While the model can be accessed via pyref_model.model - it is not loadable, and in any case one tool would miss the other's functionality when loaded this way. What would be a advisable strategy to integrate with other tooling? May I suggest also different backend engines (e.g. vllm, ollama, llama.cpp) will need to have have interfaces to pyreft. Maybe I'm overseeing some documentation here but I'm unsure how to proceed.
Is merging a pyvene intervention into the base model possible or is pyvene/pyreft more of an active component that will require code changes in any case?
Hey! So:
- We got similar questions on Twitter about accelerating inference with different backends (
vllm,mlx, etc.) Currently,pyveneis a major dependency for which no alternative exists: it manages thetorchhooks that are used to intervene on hidden representations at the token-level inpyreft. To enable support for non-HF and/or non-torchmodels, we would need to replicate somepyvenefunctionality. We have thought about how to do this simply without needing to portpyveneentirely[^thoughts], but it's a long-term software engineering task that we don't immediately have the time/resources/people for. Maybe in the summer oncepyreftis known to be stable for a variety of models + tasks, we will invest time into this. - The LoReFT intervention can't be merged into the base model for two reasons. (1) It is a complex function applied directly to the hidden state, so it operates differently than existing model components (which add to the hidden state via residuals) and so can't be folded into them as far as we can tell. (2) It operates only on some tokens, not all, but model weights are the same for every token.
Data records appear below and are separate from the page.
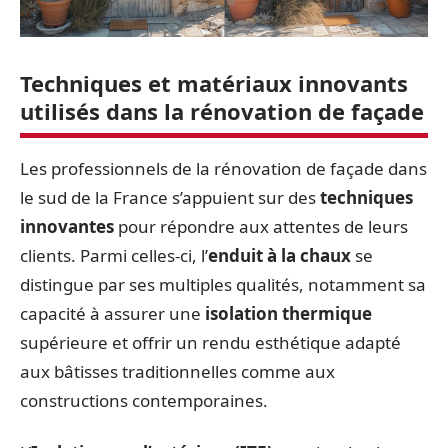
Techniques et matériaux innovants
utilisés dans la rénovation de façade
Les professionnels de la rénovation de façade dans
le sud de la France s’appuient sur des
techniques
innovantes
pour répondre aux attentes de leurs
clients. Parmi celles-ci, l’
enduit à la chaux
se
distingue par ses multiples qualités, notamment sa
capacité à assurer une
isolation thermique
supérieure et offrir un rendu esthétique adapté
aux bâtisses traditionnelles comme aux
constructions contemporaines.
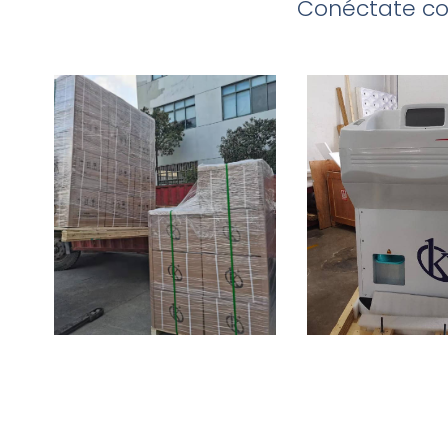
Conéctate con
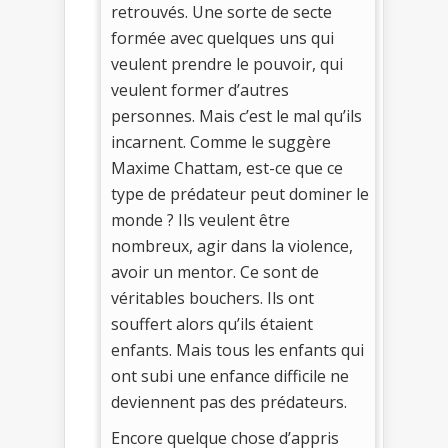
retrouvés. Une sorte de secte
formée avec quelques uns qui
veulent prendre le pouvoir, qui
veulent former d’autres
personnes. Mais c’est le mal qu’ils
incarnent. Comme le suggère
Maxime Chattam, est-ce que ce
type de prédateur peut dominer le
monde ? Ils veulent être
nombreux, agir dans la violence,
avoir un mentor. Ce sont de
véritables bouchers. Ils ont
souffert alors qu’ils étaient
enfants. Mais tous les enfants qui
ont subi une enfance difficile ne
deviennent pas des prédateurs.
Encore quelque chose d’appris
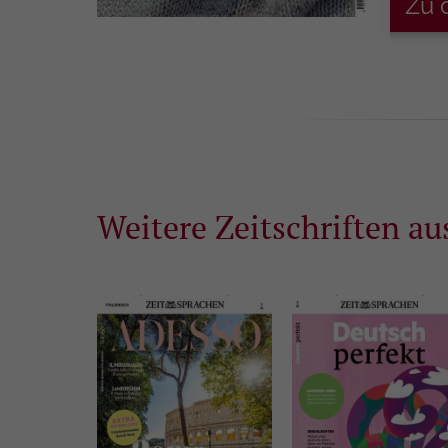
Zu 
Weitere Zeitschriften au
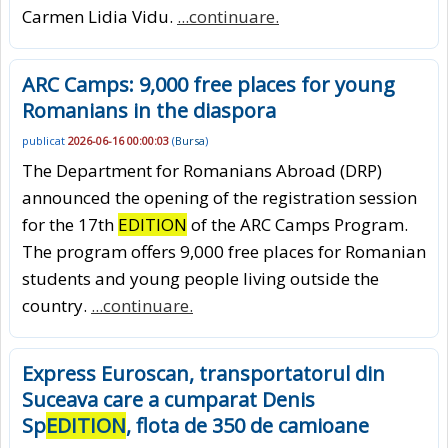
Carmen Lidia Vidu.
...continuare.
ARC Camps: 9,000 free places for young
Romanians in the diaspora
publicat
2026-06-16 00:00:03
(
Bursa
)
The Department for Romanians Abroad (DRP)
announced the opening of the registration session
for the 17th
EDITION
of the ARC Camps Program.
The program offers 9,000 free places for Romanian
students and young people living outside the
country.
...continuare.
Express Euroscan, transportatorul din
Suceava care a cumparat Denis
Sp
EDITION
, flota de 350 de camioane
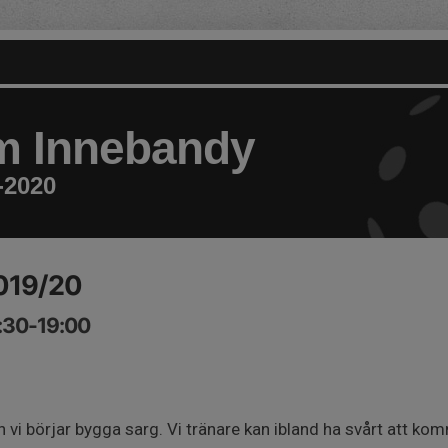
m Innebandy
-2020
2019/20
7:30-19:00
vi börjar bygga sarg. Vi tränare kan ibland ha svårt att komm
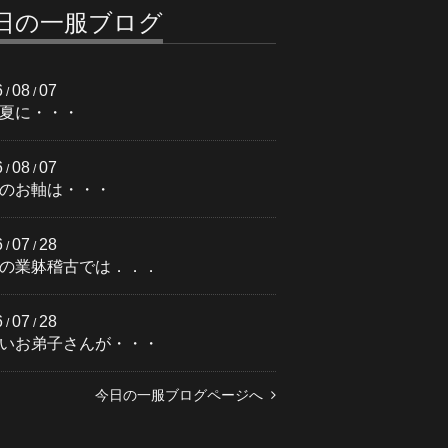
日の一服ブログ
6
08
07
/
/
夏に・・・
6
08
07
/
/
のお軸は・・・
6
07
28
/
/
の業躰稽古では．．．
6
07
28
/
/
いお弟子さんが・・・
今日の一服ブログページへ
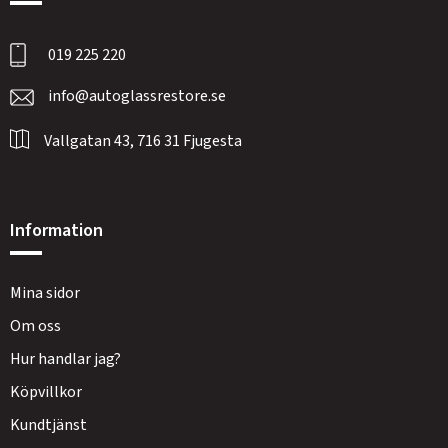
019 225 220
info@autoglassrestore.se
Vallgatan 43, 716 31 Fjugesta
Information
Mina sidor
Om oss
Hur handlar jag?
Köpvillkor
Kundtjänst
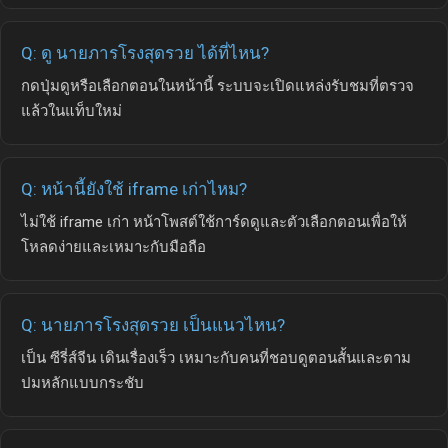
Q: ดู นายภารโรงสุดรวย ได้ที่ไหน?
กดปุ่มดูหรือเลือกตอนในหน้านี้ ระบบจะเปิดแหล่งรับชมที่ตรวจ
แล้วในแท็บใหม่
Q: หน้านี้ยังใช้ iframe เก่าไหม?
ไม่ใช้ iframe เก่า หน้าโพสต์ใช้การ์ดดูและตัวเลือกตอนเพื่อให้
โหลดง่ายและเหมาะกับมือถือ
Q: นายภารโรงสุดรวย เป็นแนวไหน?
เป็น ซีรี่ส์จีน เดินเรื่องเร็ว เหมาะกับคนที่ชอบดูตอนสั้นและตาม
ปมหลักแบบกระชับ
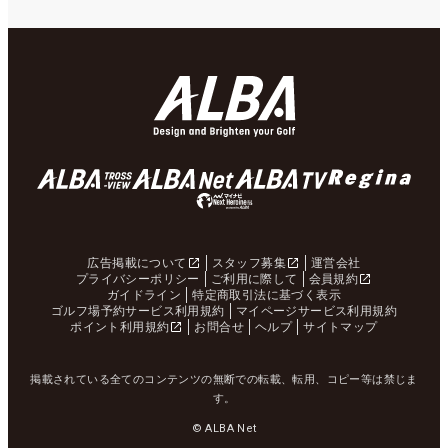
広告掲載について
スタッフ募集
運営会社
プライバシーポリシー
ご利用に際して
会員規約
ガイドライン
特定商取引法に基づく表示
ゴルフ場予約サービス利用規約
マイページサービス利用規約
ポイント利用規約
お問合せ
ヘルプ
サイトマップ
掲載されている全てのコンテンツの無断での転載、転用、コピー等は禁じま
す。
© ALBA Net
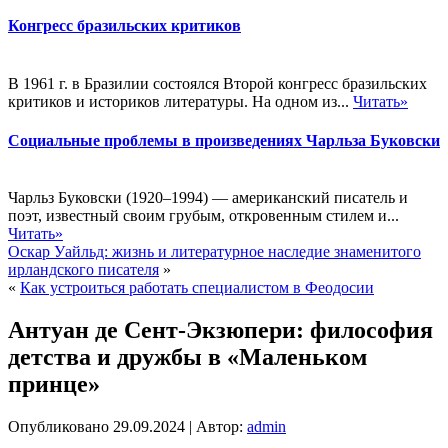
Конгресс бразильских критиков
В 1961 г. в Бразилии состоялся Второй конгресс бразильских
критиков и историков литературы. На одном из...
Читать»
Социальные проблемы в произведениях Чарльза Буковски
Чарльз Буковски (1920–1994) — американский писатель и
поэт, известный своим грубым, откровенным стилем и...
Читать»
Оскар Уайльд: жизнь и литературное наследие знаменитого
ирландского писателя
»
«
Как устроиться работать специалистом в Феодосии
Антуан де Сент-Экзюпери: философия
детства и дружбы в «Маленьком
принце»
Опубликовано
29.09.2024
|
Автор:
admin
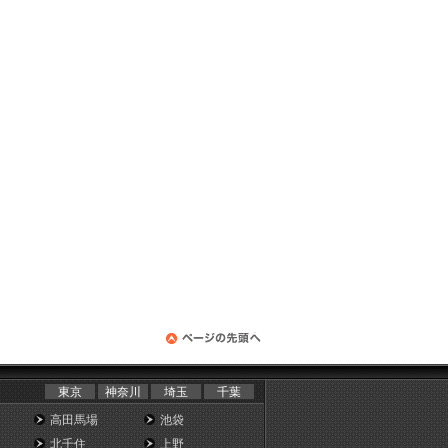
ある
ら通
の利
がで
た場
によ
損害
す。
てい
東京
神奈川
埼玉
千葉
ステ
高田馬場
池袋
おい
北千住
上野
So overall, using LoReFT in a model requires either torch-style hooking functionality or code changes to the model to support token-level interventions.
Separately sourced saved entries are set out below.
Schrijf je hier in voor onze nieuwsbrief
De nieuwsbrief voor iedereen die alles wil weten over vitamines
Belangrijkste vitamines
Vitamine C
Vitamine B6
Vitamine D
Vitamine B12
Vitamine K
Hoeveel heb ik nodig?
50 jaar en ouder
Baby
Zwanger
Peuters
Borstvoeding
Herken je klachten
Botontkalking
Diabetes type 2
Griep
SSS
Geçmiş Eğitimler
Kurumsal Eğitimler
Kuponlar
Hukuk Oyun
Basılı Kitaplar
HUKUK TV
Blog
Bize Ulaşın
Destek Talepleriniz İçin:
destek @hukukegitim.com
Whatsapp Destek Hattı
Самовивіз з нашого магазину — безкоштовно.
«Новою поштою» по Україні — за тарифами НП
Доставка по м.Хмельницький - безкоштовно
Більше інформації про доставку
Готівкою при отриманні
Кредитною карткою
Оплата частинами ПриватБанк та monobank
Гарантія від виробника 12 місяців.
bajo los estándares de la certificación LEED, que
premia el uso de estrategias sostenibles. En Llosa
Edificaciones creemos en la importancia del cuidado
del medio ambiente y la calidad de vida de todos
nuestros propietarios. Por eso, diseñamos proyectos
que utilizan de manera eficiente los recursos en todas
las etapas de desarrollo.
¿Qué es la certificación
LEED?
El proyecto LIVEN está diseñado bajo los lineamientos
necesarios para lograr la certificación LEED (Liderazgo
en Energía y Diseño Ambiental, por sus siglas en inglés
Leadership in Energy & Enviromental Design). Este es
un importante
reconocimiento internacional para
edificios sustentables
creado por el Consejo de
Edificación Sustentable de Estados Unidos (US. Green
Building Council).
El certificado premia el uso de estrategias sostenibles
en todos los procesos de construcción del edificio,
[^thoughts]: E.g. we could just load pyvene for the KV-cache population when processing the prompt, and then use the efficient backend for generation. But in the future, we want to support intervention on decoding steps as well which is messier.
assigning with P1 since there is no blocker.
an elegant solution could be providing an import AutoModel from pyreft that encapsulates the hooks while preserving compatibility with other libraries. Is this on a high level possible? If so, I'd be willing to contribute , my interest here lies also in supporting high troughput vllm and per request model switching, both possible with vllm already. They just loads a HF AutoModel in the end.